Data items
╔══

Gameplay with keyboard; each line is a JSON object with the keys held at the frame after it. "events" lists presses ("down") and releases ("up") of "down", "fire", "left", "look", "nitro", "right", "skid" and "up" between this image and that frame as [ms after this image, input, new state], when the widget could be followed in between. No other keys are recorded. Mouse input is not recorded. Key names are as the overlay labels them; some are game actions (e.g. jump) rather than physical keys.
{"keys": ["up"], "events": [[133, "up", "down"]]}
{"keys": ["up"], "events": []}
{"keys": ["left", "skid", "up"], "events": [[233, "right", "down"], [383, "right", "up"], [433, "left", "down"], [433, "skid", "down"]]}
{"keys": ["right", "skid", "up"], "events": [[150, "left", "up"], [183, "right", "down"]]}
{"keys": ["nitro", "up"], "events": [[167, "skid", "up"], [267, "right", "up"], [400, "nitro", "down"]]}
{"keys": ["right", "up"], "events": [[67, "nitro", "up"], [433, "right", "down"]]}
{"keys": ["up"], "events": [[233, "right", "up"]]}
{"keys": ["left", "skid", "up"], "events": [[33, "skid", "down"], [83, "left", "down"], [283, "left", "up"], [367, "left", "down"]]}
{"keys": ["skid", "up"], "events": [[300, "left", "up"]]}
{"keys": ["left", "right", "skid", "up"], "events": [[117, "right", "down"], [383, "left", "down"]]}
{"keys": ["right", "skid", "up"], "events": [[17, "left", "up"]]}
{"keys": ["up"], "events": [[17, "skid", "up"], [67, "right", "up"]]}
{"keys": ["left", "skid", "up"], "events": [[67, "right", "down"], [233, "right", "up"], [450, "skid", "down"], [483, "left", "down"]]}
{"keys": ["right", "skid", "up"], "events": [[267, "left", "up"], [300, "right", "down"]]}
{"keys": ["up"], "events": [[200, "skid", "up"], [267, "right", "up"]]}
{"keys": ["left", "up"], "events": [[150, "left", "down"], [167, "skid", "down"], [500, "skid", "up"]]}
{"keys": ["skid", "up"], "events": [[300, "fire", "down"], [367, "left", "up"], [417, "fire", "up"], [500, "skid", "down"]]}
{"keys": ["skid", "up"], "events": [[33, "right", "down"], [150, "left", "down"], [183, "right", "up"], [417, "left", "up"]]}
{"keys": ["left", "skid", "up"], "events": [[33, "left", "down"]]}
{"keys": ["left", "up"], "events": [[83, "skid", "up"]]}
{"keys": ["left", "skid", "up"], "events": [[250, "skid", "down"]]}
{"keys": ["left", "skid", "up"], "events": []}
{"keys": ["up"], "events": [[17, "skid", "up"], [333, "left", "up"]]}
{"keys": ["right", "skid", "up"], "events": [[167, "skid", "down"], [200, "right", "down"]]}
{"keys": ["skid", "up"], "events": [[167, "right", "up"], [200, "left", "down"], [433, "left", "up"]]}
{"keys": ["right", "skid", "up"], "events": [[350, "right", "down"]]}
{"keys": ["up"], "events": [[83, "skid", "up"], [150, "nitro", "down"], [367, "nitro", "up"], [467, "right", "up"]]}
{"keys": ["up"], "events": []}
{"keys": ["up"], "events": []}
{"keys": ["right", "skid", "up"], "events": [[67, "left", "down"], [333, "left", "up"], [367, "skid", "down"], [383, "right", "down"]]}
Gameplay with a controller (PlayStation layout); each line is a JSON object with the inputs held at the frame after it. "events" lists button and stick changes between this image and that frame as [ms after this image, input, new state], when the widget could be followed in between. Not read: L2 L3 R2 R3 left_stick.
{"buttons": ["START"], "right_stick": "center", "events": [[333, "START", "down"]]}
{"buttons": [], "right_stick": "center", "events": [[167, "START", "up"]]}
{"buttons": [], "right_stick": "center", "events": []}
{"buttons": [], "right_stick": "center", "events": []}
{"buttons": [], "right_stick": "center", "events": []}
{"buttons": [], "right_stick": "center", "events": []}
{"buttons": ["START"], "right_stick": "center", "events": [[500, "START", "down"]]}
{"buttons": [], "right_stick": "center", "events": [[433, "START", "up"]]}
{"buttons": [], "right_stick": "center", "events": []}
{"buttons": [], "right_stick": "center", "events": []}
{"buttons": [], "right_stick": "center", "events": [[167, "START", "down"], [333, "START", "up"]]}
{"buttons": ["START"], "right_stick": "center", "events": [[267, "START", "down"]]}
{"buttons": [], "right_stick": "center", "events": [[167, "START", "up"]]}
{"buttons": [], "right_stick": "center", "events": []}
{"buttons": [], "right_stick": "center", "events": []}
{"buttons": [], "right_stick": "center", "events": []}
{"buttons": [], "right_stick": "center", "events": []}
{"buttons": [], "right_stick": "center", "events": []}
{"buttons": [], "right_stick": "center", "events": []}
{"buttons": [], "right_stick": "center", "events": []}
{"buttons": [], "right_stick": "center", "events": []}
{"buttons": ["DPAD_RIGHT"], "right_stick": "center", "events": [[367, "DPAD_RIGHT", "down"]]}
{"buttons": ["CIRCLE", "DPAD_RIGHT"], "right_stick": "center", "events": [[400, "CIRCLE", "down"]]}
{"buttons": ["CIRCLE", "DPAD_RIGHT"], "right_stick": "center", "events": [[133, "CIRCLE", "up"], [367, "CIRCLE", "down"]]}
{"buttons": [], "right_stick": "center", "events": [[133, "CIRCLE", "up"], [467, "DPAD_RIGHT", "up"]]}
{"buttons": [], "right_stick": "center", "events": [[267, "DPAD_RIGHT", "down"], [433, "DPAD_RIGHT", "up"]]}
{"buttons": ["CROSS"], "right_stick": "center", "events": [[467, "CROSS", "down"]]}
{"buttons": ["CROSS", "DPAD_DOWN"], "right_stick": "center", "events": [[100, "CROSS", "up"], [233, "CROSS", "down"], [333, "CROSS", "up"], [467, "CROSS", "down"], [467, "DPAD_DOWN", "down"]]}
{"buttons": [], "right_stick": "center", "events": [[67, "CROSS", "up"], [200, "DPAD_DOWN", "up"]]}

╚══

Exercise objective: Print each line of the data exactly as it was written.

Solution:
Gameplay with keyboard; each line is a JSON object with the keys held at the frame after it. "events" lists presses ("down") and releases ("up") of "down", "fire", "left", "look", "nitro", "right", "skid" and "up" between this image and that frame as [ms after this image, input, new state], when the widget could be followed in between. No other keys are recorded. Mouse input is not recorded. Key names are as the overlay labels them; some are game actions (e.g. jump) rather than physical keys.
{"keys": ["up"], "events": [[133, "up", "down"]]}
{"keys": ["up"], "events": []}
{"keys": ["left", "skid", "up"], "events": [[233, "right", "down"], [383, "right", "up"], [433, "left", "down"], [433, "skid", "down"]]}
{"keys": ["right", "skid", "up"], "events": [[150, "left", "up"], [183, "right", "down"]]}
{"keys": ["nitro", "up"], "events": [[167, "skid", "up"], [267, "right", "up"], [400, "nitro", "down"]]}
{"keys": ["right", "up"], "events": [[67, "nitro", "up"], [433, "right", "down"]]}
{"keys": ["up"], "events": [[233, "right", "up"]]}
{"keys": ["left", "skid", "up"], "events": [[33, "skid", "down"], [83, "left", "down"], [283, "left", "up"], [367, "left", "down"]]}
{"keys": ["skid", "up"], "events": [[300, "left", "up"]]}
{"keys": ["left", "right", "skid", "up"], "events": [[117, "right", "down"], [383, "left", "down"]]}
{"keys": ["right", "skid", "up"], "events": [[17, "left", "up"]]}
{"keys": ["up"], "events": [[17, "skid", "up"], [67, "right", "up"]]}
{"keys": ["left", "skid", "up"], "events": [[67, "right", "down"], [233, "right", "up"], [450, "skid", "down"], [483, "left", "down"]]}
{"keys": ["right", "skid", "up"], "events": [[267, "left", "up"], [300, "right", "down"]]}
{"keys": ["up"], "events": [[200, "skid", "up"], [267, "right", "up"]]}
{"keys": ["left", "up"], "events": [[150, "left", "down"], [167, "skid", "down"], [500, "skid", "up"]]}
{"keys": ["skid", "up"], "events": [[300, "fire", "down"], [367, "left", "up"], [417, "fire", "up"], [500, "skid", "down"]]}
{"keys": ["skid", "up"], "events": [[33, "right", "down"], [150, "left", "down"], [183, "right", "up"], [417, "left", "up"]]}
{"keys": ["left", "skid", "up"], "events": [[33, "left", "down"]]}
{"keys": ["left", "up"], "events": [[83, "skid", "up"]]}
{"keys": ["left", "skid", "up"], "events": [[250, "skid", "down"]]}
{"keys": ["left", "skid", "up"], "events": []}
{"keys": ["up"], "events": [[17, "skid", "up"], [333, "left", "up"]]}
{"keys": ["right", "skid", "up"], "events": [[167, "skid", "down"], [200, "right", "down"]]}
{"keys": ["skid", "up"], "events": [[167, "right", "up"], [200, "left", "down"], [433, "left", "up"]]}
{"keys": ["right", "skid", "up"], "events": [[350, "right", "down"]]}
{"keys": ["up"], "events": [[83, "skid", "up"], [150, "nitro", "down"], [367, "nitro", "up"], [467, "right", "up"]]}
{"keys": ["up"], "events": []}
{"keys": ["up"], "events": []}
{"keys": ["right", "skid", "up"], "events": [[67, "left", "down"], [333, "left", "up"], [367, "skid", "down"], [383, "right", "down"]]}
Gameplay with a controller (PlayStation layout); each line is a JSON object with the inputs held at the frame after it. "events" lists button and stick changes between this image and that frame as [ms after this image, input, new state], when the widget could be followed in between. Not read: L2 L3 R2 R3 left_stick.
{"buttons": ["START"], "right_stick": "center", "events": [[333, "START", "down"]]}
{"buttons": [], "right_stick": "center", "events": [[167, "START", "up"]]}
{"buttons": [], "right_stick": "center", "events": []}
{"buttons": [], "right_stick": "center", "events": []}
{"buttons": [], "right_stick": "center", "events": []}
{"buttons": [], "right_stick": "center", "events": []}
{"buttons": ["START"], "right_stick": "center", "events": [[500, "START", "down"]]}
{"buttons": [], "right_stick": "center", "events": [[433, "START", "up"]]}
{"buttons": [], "right_stick": "center", "events": []}
{"buttons": [], "right_stick": "center", "events": []}
{"buttons": [], "right_stick": "center", "events": [[167, "START", "down"], [333, "START", "up"]]}
{"buttons": ["START"], "right_stick": "center", "events": [[267, "START", "down"]]}
{"buttons": [], "right_stick": "center", "events": [[167, "START", "up"]]}
{"buttons": [], "right_stick": "center", "events": []}
{"buttons": [], "right_stick": "center", "events": []}
{"buttons": [], "right_stick": "center", "events": []}
{"buttons": [], "right_stick": "center", "events": []}
{"buttons": [], "right_stick": "center", "events": []}
{"buttons": [], "right_stick": "center", "events": []}
{"buttons": [], "right_stick": "center", "events": []}
{"buttons": [], "right_stick": "center", "events": []}
{"buttons": ["DPAD_RIGHT"], "right_stick": "center", "events": [[367, "DPAD_RIGHT", "down"]]}
{"buttons": ["CIRCLE", "DPAD_RIGHT"], "right_stick": "center", "events": [[400, "CIRCLE", "down"]]}
{"buttons": ["CIRCLE", "DPAD_RIGHT"], "right_stick": "center", "events": [[133, "CIRCLE", "up"], [367, "CIRCLE", "down"]]}
{"buttons": [], "right_stick": "center", "events": [[133, "CIRCLE", "up"], [467, "DPAD_RIGHT", "up"]]}
{"buttons": [], "right_stick": "center", "events": [[267, "DPAD_RIGHT", "down"], [433, "DPAD_RIGHT", "up"]]}
{"buttons": ["CROSS"], "right_stick": "center", "events": [[467, "CROSS", "down"]]}
{"buttons": ["CROSS", "DPAD_DOWN"], "right_stick": "center", "events": [[100, "CROSS", "up"], [233, "CROSS", "down"], [333, "CROSS", "up"], [467, "CROSS", "down"], [467, "DPAD_DOWN", "down"]]}
{"buttons": [], "right_stick": "center", "events": [[67, "CROSS", "up"], [200, "DPAD_DOWN", "up"]]}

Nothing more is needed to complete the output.